Living history reflection: Students write a poem or paragraph that shows their thoughts, feelings, and/or questions about a significant historical event within their lifetime. I tell them that it should be something they remember clearly and that impacts them. This assignment provides insight into what’s important to them and how current events affect them, and creates an opportunity to discuss events that are significant to the students.
Book review in images and words: Students choose a book they enjoyed reading over the summer as part of our summer reading requirements and create a Google Slide to share their book review with their peers. The slide includes a photo of the book cover, has words and images that showcase significant aspects about the book, and explains why they enjoyed reading it. Students then present their slides to their peers, and during the presentations the audience makes a list of potential books they may want to read for their independent reading based on the reviews.

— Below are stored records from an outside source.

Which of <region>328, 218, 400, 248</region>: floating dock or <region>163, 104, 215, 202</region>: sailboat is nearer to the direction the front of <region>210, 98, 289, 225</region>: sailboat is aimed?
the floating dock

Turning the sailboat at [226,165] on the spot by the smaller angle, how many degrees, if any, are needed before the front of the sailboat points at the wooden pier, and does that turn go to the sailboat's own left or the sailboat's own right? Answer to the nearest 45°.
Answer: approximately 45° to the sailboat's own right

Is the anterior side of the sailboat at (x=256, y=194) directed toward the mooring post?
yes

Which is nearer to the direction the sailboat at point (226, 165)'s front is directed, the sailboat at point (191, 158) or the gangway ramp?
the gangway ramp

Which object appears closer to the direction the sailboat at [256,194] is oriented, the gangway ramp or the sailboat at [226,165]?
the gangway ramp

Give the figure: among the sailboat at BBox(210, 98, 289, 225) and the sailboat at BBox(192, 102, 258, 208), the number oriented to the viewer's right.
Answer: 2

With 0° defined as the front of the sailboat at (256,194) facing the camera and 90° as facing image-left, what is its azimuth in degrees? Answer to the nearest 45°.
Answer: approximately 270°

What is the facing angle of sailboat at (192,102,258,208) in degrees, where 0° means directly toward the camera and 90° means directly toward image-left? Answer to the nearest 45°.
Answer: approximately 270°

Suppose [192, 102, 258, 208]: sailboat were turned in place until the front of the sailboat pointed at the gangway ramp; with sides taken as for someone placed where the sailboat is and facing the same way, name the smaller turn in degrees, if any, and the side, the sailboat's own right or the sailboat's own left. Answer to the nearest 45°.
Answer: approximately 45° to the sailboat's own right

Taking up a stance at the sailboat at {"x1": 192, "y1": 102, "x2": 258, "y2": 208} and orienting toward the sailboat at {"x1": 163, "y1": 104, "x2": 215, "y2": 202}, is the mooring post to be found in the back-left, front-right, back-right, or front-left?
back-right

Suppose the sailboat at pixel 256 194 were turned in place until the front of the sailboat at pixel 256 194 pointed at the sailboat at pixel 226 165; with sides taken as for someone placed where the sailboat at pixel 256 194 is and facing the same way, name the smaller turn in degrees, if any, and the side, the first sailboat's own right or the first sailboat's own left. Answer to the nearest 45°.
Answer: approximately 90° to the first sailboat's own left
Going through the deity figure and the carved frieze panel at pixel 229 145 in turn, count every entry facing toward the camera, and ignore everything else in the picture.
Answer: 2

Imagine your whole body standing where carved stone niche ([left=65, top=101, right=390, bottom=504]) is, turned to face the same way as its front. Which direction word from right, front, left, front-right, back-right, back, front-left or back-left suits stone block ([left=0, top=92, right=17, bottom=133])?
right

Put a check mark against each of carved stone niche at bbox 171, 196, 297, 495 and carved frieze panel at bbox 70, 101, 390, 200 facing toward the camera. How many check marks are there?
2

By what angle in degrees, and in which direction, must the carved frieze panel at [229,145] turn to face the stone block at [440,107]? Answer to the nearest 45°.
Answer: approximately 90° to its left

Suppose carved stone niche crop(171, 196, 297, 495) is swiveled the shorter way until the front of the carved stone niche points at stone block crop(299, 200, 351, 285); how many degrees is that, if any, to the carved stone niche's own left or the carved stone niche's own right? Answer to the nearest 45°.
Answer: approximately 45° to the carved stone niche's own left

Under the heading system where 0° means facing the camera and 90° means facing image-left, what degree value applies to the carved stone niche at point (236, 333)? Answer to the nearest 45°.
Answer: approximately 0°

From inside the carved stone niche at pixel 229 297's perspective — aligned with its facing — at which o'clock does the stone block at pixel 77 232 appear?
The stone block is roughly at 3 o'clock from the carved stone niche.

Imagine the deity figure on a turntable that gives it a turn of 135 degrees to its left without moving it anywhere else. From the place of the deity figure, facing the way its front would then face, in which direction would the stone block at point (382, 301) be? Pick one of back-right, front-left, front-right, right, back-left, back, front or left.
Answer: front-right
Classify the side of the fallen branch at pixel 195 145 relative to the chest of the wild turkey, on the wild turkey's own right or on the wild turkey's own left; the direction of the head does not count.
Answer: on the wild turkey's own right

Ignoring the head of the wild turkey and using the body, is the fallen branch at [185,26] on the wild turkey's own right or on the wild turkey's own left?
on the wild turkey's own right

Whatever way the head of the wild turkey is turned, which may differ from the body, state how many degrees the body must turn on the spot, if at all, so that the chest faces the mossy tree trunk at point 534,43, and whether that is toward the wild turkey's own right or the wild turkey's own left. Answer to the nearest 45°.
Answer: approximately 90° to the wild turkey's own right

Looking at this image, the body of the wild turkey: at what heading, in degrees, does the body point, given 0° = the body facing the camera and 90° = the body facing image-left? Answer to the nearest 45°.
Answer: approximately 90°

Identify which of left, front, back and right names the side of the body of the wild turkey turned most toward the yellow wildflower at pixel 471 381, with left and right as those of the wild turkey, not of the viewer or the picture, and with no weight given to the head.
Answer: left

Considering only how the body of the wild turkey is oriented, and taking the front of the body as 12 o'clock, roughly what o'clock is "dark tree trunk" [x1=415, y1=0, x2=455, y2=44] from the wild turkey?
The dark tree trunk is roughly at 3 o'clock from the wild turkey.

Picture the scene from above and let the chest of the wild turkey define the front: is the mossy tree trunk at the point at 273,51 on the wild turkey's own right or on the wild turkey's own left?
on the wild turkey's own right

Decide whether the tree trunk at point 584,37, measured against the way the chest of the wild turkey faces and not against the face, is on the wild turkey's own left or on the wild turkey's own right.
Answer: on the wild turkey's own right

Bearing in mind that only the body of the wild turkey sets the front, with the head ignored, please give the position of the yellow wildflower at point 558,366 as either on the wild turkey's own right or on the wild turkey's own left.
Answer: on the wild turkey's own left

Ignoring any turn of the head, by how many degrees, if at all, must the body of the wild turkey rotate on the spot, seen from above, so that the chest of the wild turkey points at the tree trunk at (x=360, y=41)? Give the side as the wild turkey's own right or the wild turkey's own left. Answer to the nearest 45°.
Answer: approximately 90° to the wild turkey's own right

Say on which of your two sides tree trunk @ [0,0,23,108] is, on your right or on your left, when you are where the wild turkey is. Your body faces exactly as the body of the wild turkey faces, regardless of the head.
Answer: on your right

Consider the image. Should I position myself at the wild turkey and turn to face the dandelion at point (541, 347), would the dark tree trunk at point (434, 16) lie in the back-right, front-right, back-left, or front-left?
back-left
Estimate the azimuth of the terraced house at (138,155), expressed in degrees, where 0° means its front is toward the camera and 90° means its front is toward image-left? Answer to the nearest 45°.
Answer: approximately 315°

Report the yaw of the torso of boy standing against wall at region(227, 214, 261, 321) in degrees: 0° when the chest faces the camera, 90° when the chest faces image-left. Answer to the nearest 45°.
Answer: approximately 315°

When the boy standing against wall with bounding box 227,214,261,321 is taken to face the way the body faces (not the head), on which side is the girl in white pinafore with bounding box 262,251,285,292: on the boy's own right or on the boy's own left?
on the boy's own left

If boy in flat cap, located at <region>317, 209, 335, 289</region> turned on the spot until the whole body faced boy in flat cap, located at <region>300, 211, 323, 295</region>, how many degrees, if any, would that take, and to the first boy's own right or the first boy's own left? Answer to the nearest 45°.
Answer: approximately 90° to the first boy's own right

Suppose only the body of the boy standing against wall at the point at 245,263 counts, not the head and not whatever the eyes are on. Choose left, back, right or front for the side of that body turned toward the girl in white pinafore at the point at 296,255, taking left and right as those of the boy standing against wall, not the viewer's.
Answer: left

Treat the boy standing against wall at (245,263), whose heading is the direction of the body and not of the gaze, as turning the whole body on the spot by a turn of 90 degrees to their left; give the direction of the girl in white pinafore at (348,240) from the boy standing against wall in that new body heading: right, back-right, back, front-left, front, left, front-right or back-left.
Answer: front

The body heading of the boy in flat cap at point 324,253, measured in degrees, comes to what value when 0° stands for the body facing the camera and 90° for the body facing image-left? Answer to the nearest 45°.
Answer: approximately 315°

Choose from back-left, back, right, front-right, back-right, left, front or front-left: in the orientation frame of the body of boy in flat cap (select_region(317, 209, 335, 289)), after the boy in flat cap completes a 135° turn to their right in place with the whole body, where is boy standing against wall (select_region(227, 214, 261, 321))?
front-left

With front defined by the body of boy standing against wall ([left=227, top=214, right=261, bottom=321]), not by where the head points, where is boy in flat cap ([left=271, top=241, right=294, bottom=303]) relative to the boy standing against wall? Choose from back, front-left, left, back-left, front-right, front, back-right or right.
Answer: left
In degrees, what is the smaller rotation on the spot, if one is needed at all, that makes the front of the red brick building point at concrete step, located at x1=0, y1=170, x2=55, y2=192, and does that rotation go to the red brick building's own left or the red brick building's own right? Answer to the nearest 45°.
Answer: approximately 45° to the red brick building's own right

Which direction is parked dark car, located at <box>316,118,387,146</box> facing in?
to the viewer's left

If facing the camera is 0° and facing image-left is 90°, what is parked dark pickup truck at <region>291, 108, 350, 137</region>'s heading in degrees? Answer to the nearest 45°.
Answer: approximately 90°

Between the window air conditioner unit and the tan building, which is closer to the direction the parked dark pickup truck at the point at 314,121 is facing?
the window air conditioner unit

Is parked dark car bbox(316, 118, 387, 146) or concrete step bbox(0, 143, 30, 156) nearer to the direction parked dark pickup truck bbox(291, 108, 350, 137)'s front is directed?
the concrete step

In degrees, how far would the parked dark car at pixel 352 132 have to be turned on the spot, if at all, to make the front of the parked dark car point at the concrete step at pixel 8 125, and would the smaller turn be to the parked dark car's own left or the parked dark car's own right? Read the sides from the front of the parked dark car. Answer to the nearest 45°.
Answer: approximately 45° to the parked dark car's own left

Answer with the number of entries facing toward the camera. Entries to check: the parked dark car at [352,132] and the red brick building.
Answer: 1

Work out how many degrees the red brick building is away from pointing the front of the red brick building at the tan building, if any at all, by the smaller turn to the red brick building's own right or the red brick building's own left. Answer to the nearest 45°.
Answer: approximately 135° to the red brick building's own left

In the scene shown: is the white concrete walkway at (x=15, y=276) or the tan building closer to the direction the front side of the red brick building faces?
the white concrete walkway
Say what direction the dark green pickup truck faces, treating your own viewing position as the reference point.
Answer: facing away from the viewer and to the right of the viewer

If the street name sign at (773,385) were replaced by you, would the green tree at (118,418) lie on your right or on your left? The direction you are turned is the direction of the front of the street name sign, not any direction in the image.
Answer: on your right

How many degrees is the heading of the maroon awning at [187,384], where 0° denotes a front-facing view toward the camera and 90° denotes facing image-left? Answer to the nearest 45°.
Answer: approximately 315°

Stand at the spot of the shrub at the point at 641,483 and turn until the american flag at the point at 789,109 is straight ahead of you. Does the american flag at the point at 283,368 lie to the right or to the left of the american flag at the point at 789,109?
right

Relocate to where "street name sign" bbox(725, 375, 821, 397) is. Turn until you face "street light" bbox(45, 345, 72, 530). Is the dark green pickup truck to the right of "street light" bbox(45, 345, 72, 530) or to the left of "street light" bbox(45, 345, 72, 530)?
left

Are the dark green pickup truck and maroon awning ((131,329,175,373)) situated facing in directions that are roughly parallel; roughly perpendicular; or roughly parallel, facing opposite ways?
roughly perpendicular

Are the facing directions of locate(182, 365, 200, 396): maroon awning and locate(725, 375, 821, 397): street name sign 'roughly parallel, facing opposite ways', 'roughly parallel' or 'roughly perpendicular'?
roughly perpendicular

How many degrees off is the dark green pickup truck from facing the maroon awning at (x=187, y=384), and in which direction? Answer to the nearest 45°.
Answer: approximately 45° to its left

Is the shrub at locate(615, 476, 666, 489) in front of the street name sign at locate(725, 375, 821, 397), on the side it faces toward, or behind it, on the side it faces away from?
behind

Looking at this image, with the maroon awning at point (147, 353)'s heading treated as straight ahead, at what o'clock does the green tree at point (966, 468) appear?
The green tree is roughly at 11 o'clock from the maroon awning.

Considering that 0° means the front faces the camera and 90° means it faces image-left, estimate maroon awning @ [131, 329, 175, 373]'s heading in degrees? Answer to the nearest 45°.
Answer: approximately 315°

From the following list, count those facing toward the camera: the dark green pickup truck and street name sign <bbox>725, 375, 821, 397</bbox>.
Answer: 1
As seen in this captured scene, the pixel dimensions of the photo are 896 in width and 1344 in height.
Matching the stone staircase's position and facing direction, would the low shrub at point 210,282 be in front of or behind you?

Image reflection: I give students various images of paintings and photographs, and they complete a quick write-up based on questions I give them.
Here are some question examples:
- What do you think people/animals are thinking and feeling in the image?
- Describe the setting, including what you think the time and place is in the image.
- How does the image make you feel?
- What do you imagine inspired the artist or photographer to capture this image?
- What questions do you have about the image?
Then students get into groups to combine their ideas and write a fictional account of what they imagine the story is behind the image, giving the people and/or animals thoughts, feelings, wants, etc.
After my students complete even some of these activities, I know a lot more about them as students and individuals and can use this information to design lessons that align with their needs and interests. They also build trust and create a positive classroom community.